There is an air of confidence hovering over New Zealand as they slowly gather at the sprawling estate of Sir John Paul Getty to prepare for next month's world Twenty20 championships. Quite why is a difficult question to answer.
As the IPL finishes in a blaze of spandex glory tonight, New Zealand cricket will be able to reflect on a tournament that could not have been scripted worse had Suzy the Waitress turned up at Bangalore's team hotel.
The fact is that these were New Zealand's best players in South Africa. To have any hope of winning the world championships, or even progressing to the semifinals, it is the core of senior players and Jesse Ryder that are going to do the damage.
Casting an eye over their IPL form makes for some melancholic reading.
Daniel Vettori was purring along adequately before Delhi decided to stack their line-up with overseas batsmen - David Warner, Tillakaratne Dilshan, AB de Villiers - meaning Vettori was going up against the bowler of the tournament, left arm quick Dirk Nannes, for the one remaining overseas slot.
Jacob Oram has played okay in patches but has yet to put together a good allround performance.
Scott Styris played the first two games, bowled fairly well, but has ridden the pine since. Kyle Mills went two better than Styris, failing to appear in a single match for the Mumbai Indians.
Brendon McCullum was the only New Zealander to play every match and, to Andy Moles' enormous relief no doubt, started showing signs of life towards the end of Kolkata's miserable tournament.
But perhaps the saddest tale was at Bangalore Royal Challengers, where Ross Taylor, for whom Twenty20 could have been invented, found himself squeezed out by South Africans. Jacques Kallis and even Mark Boucher you could understand, but Roelof van der Merwe?

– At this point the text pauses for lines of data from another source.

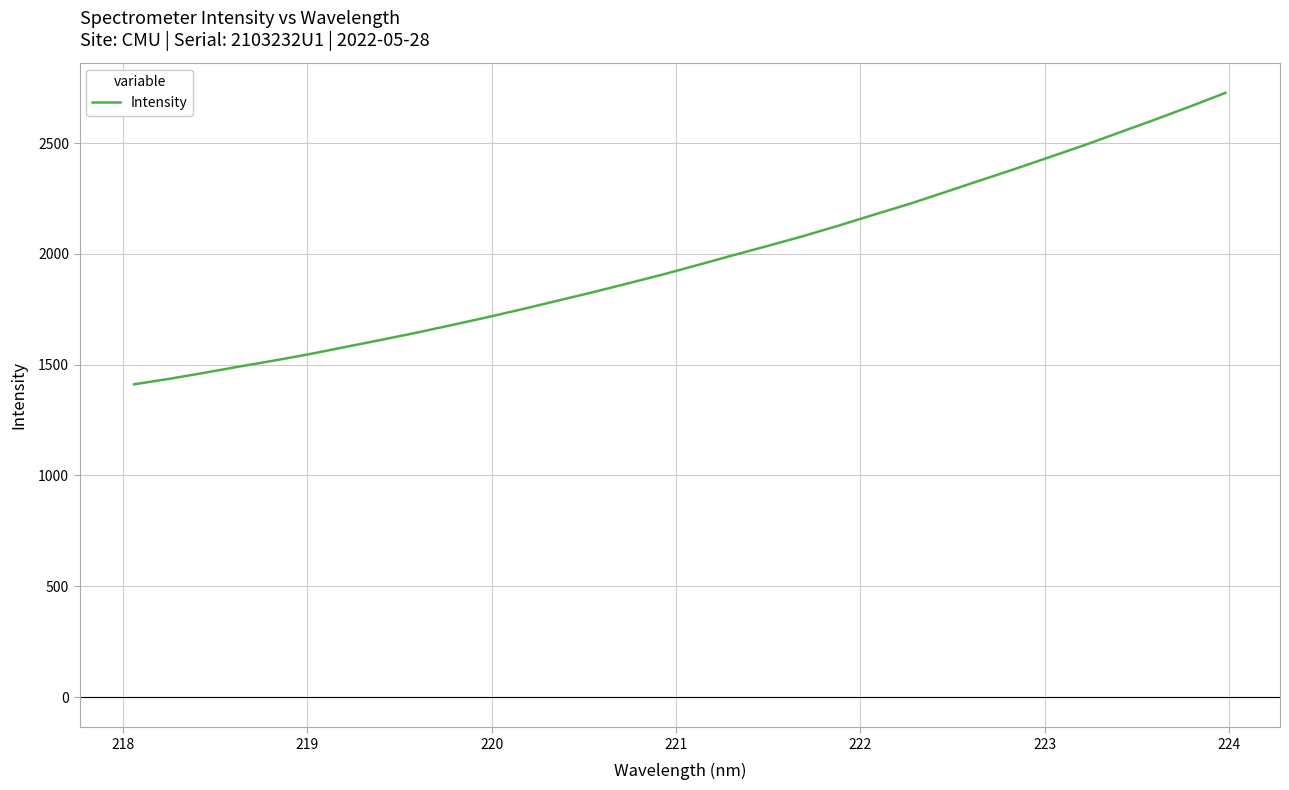

What is the greatest value displayed?

2726.4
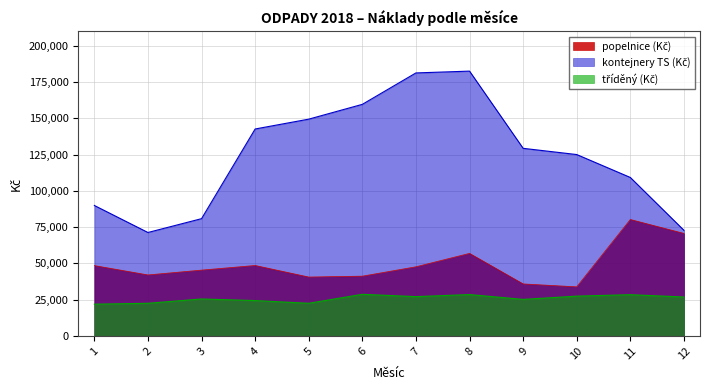

What is the value of the kontejnery TS (Kč) point at the 9th from the left?

129273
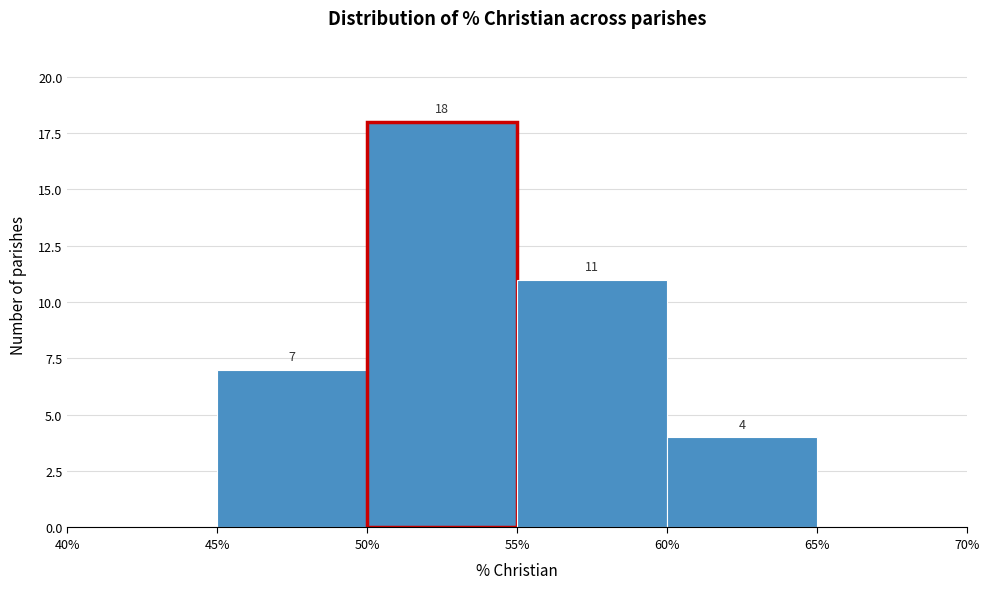

Which range on the x-axis has the tallest bar?

50% to 55%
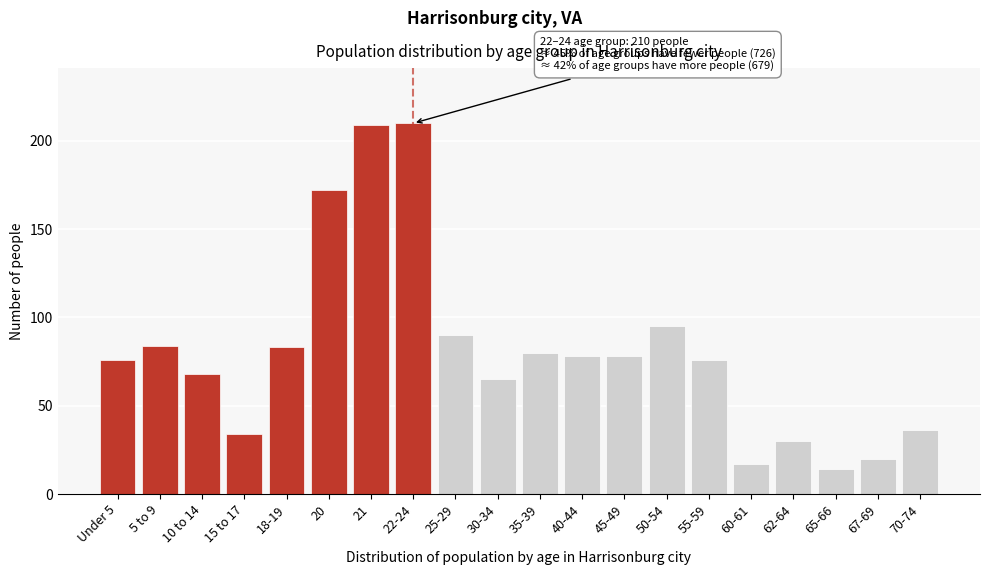

Reading right to left, list all the values displayed in this chart.

36	20	14	30	17	76	95	78	78	80	65	90	210	209	172	83	34	68	84	76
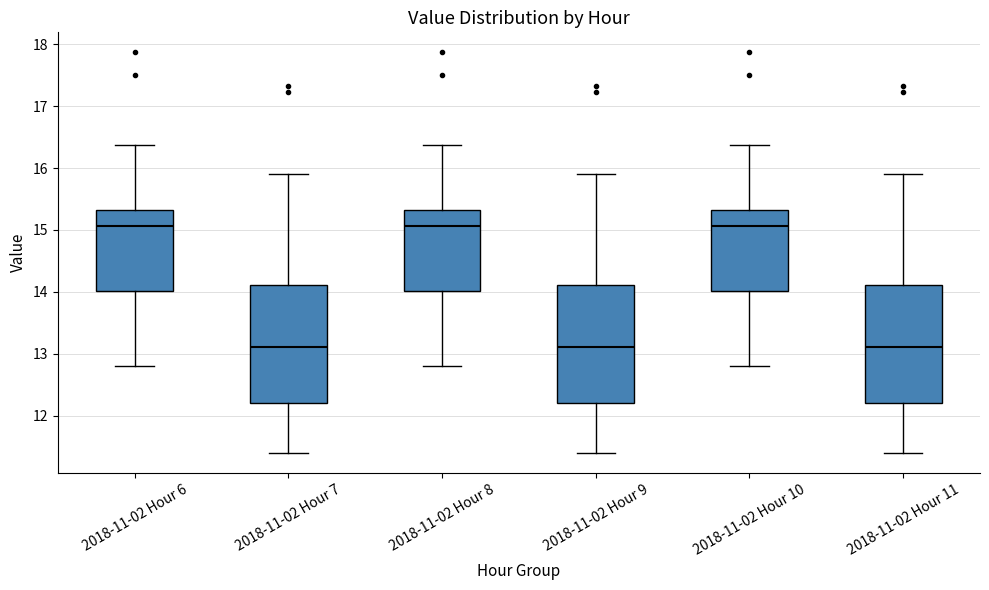

Reading left to right, transcribe this box plot: for each box, give where its median line is, the range the box spans, and where its two whiskers end, as read against the y-axis. The values are not printed on the chart, so give them approximately, as read against the axis.

2018-11-02 Hour 6: median 15.1, box 14.0 to 15.3, whiskers 12.8 to 16.4
2018-11-02 Hour 7: median 13.1, box 12.2 to 14.1, whiskers 11.4 to 15.9
2018-11-02 Hour 8: median 15.1, box 14.0 to 15.3, whiskers 12.8 to 16.4
2018-11-02 Hour 9: median 13.1, box 12.2 to 14.1, whiskers 11.4 to 15.9
2018-11-02 Hour 10: median 15.1, box 14.0 to 15.3, whiskers 12.8 to 16.4
2018-11-02 Hour 11: median 13.1, box 12.2 to 14.1, whiskers 11.4 to 15.9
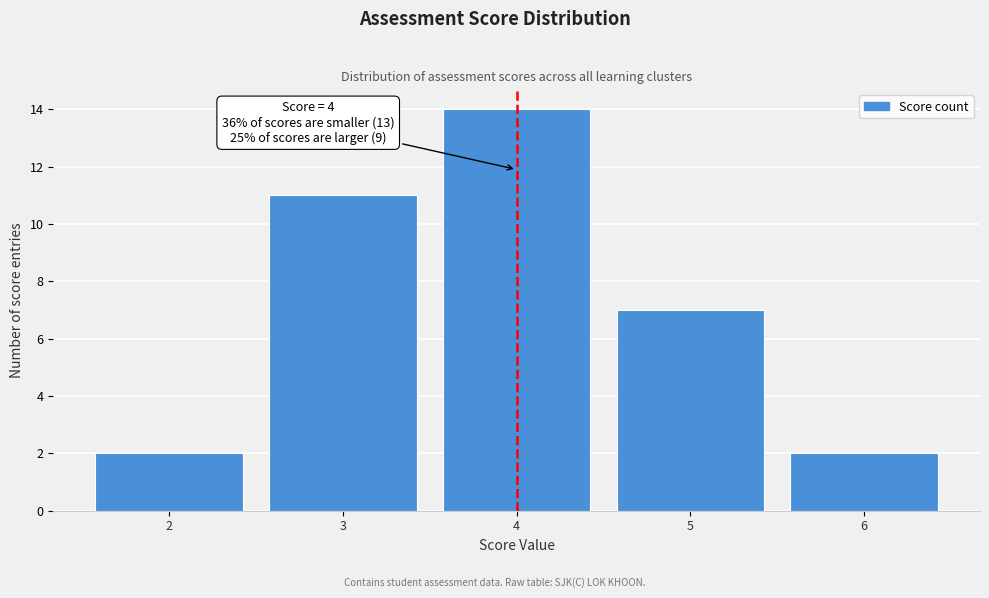

Which range on the x-axis has the tallest bar?

3.5 to 4.5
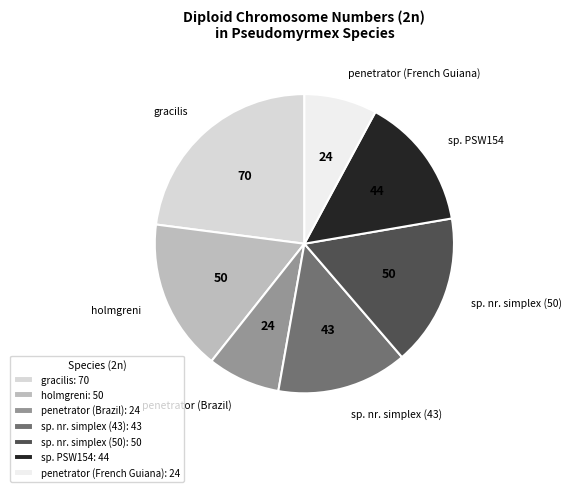

Is there any slice that represents more than half of the pie?

No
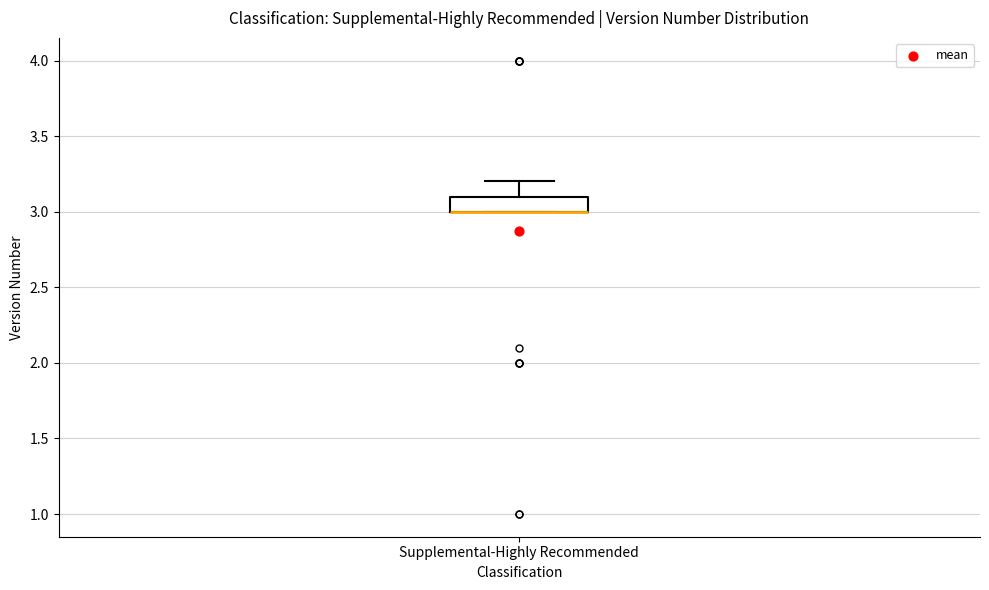

Transcribe this box plot: give where the median line is, the range the box spans, and where the two whiskers end, as read against the y-axis. The values are not printed on the chart, so give them approximately, as read against the axis.

median 3.0 (drawn on the box's lower edge), box 3.0 to 3.1, whiskers 3.0 to 3.2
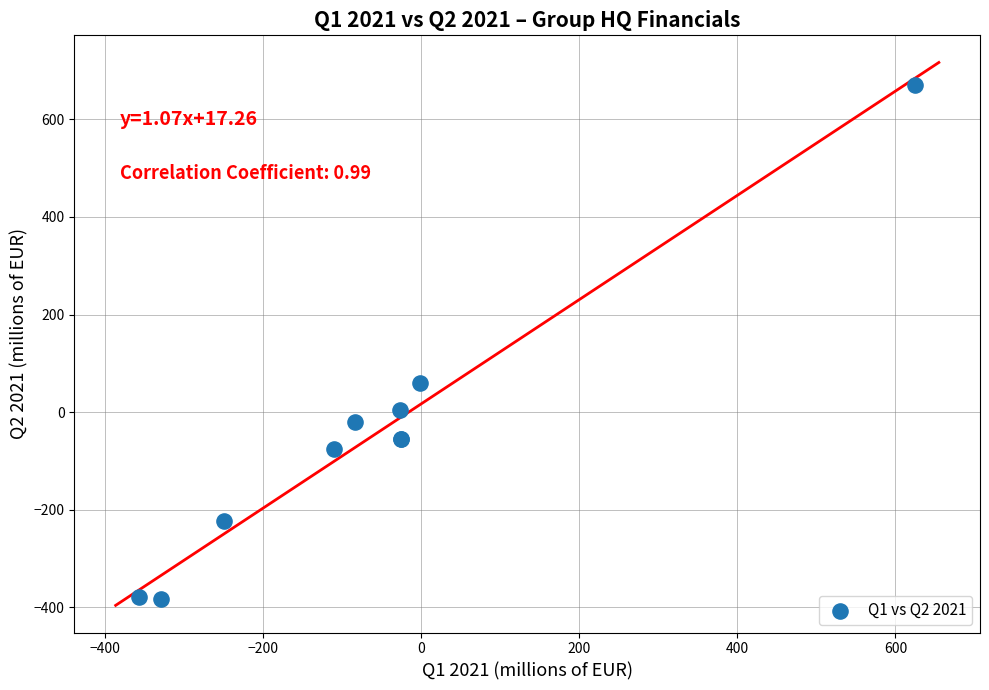

What Y value in the scatter plot is closest to 144?

59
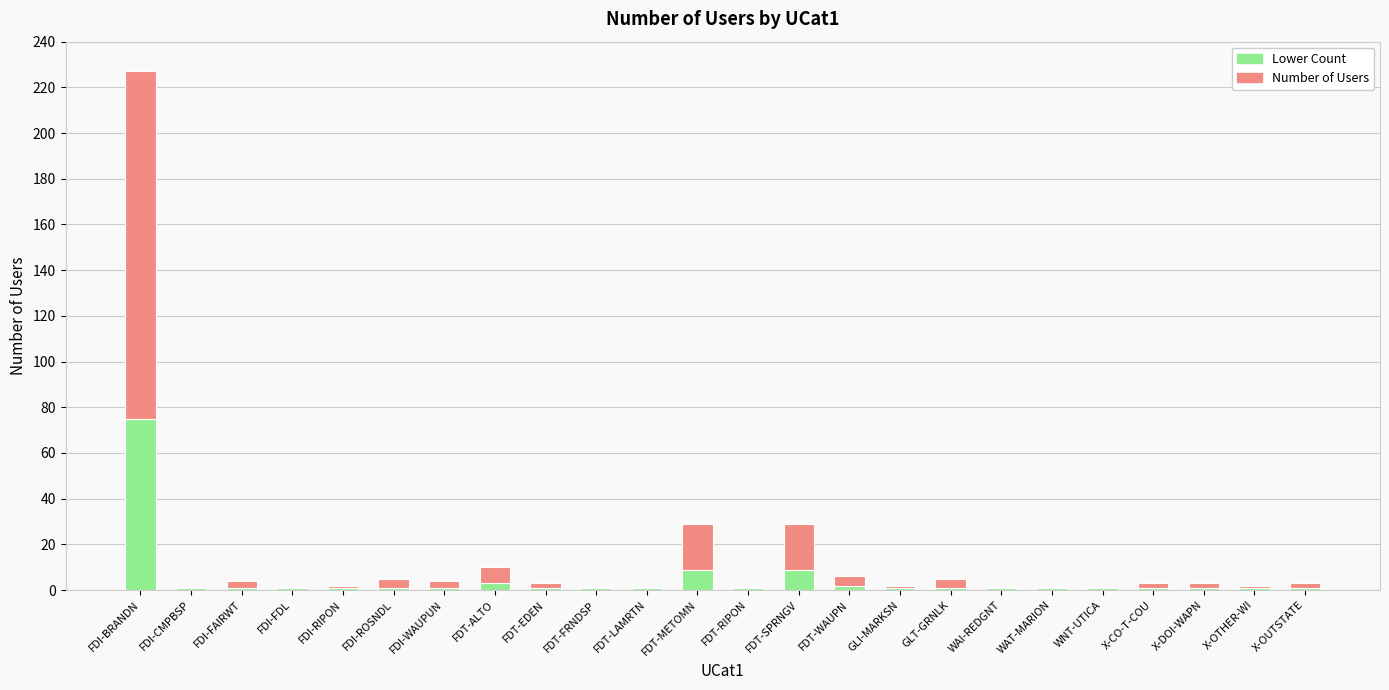

What is the maximum value for Lower Count?

75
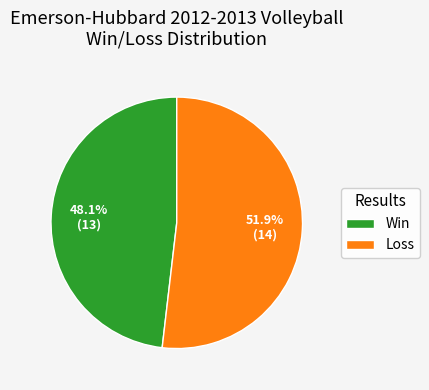

Which category has the biggest portion of the pie?

Loss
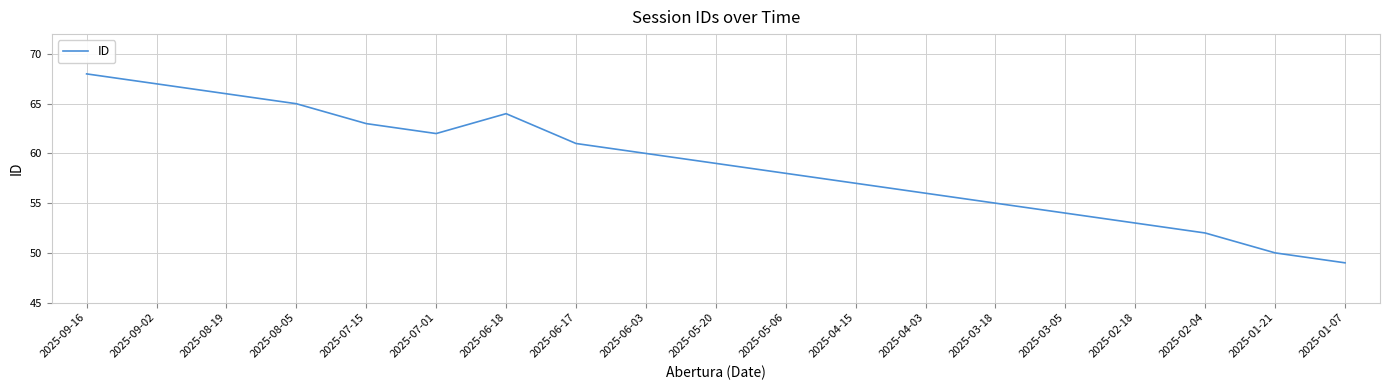

How many lines are shown in the chart?

1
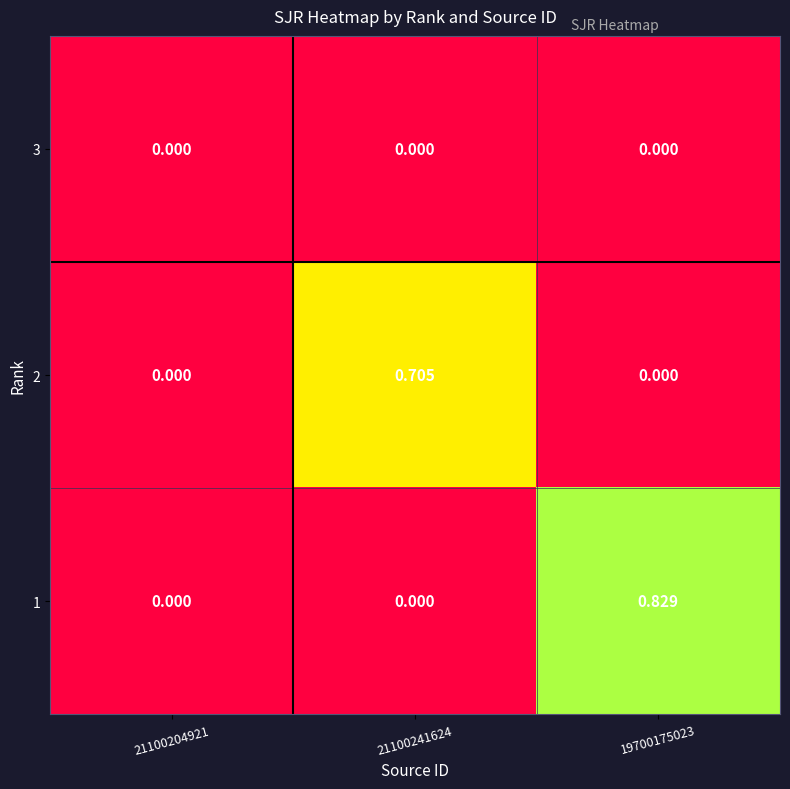

Is the value of 1 at 21100241624 greater than the value of 2 at 21100241624?

No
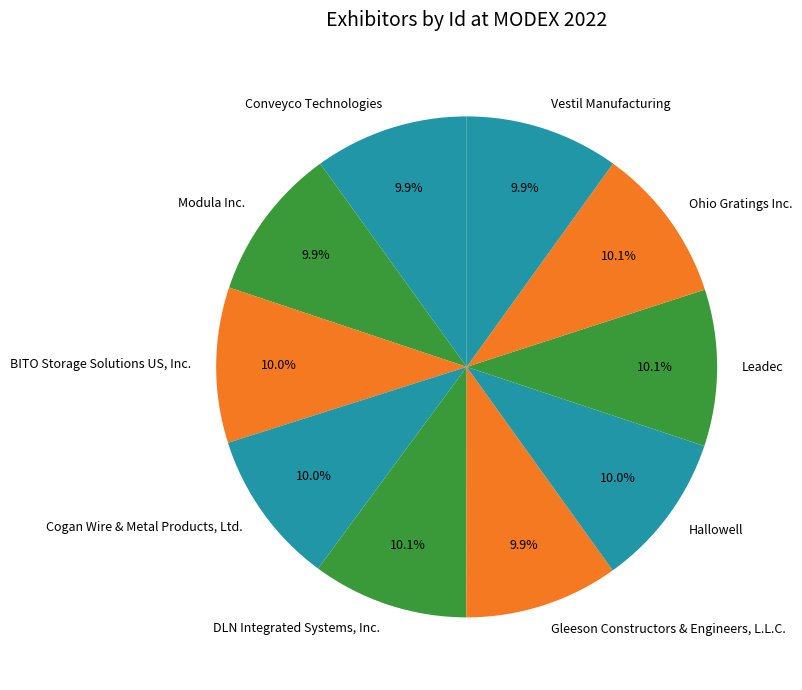

Combined, what portion of the pie is Hallowell and Conveyco Technologies?

19.9%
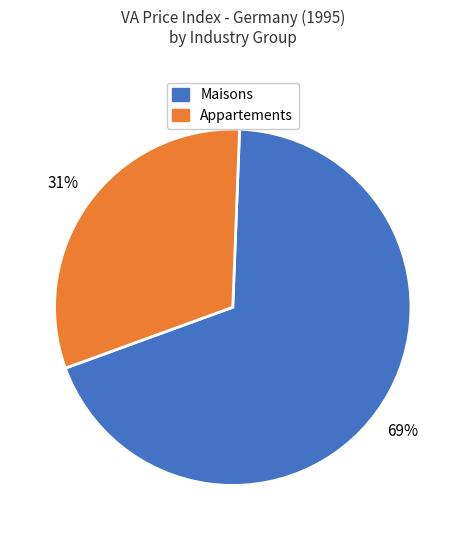

Which category has the smallest portion of the pie?

Appartements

The pity of it is that Taylor's form lately demonstrated that he was primed for a big tournament.
To cap it all off, to everybody's great sorrow, and not a little frustration, Ryder fell off the wagon after 100 hard-fought days of sobriety.
So why, when the shoulders upon which New Zealand's campaign will live and die will arrive in England largely slumped, is there optimism?
Because the shorter the format, the more even the competition.
Because McCullum, undoubtedly New Zealand's key player, rediscovered his form after weeks of futility. Because Dan Vettori will give you four overs of quality spin. And because Ross Taylor can bat with a strike rate of 200 when the muse strikes.
The wildcard will be Mills. Initially happy to sit out the first few games to fully recover from a nagging knee injury, Mills will have been going stir crazy over the past few weeks.
Moles has told all and sundry that he is unfazed about Mills' lack of game time but in the recesses of his mind he will be wondering what he is going to get from his premier seam bowler. Practice, and practice games, can only do so much. New Zealand will prepare and plan well but the one genuine edge they might have over every team other than South Africa and, possibly, Australia, is fielding, an absolutely crucial component of T20.
But, for all the faith Moles seems to have in his players, you would find it hard to argue against the 10/1 odds being offered by most UK betting agencies on the Kiwis winning.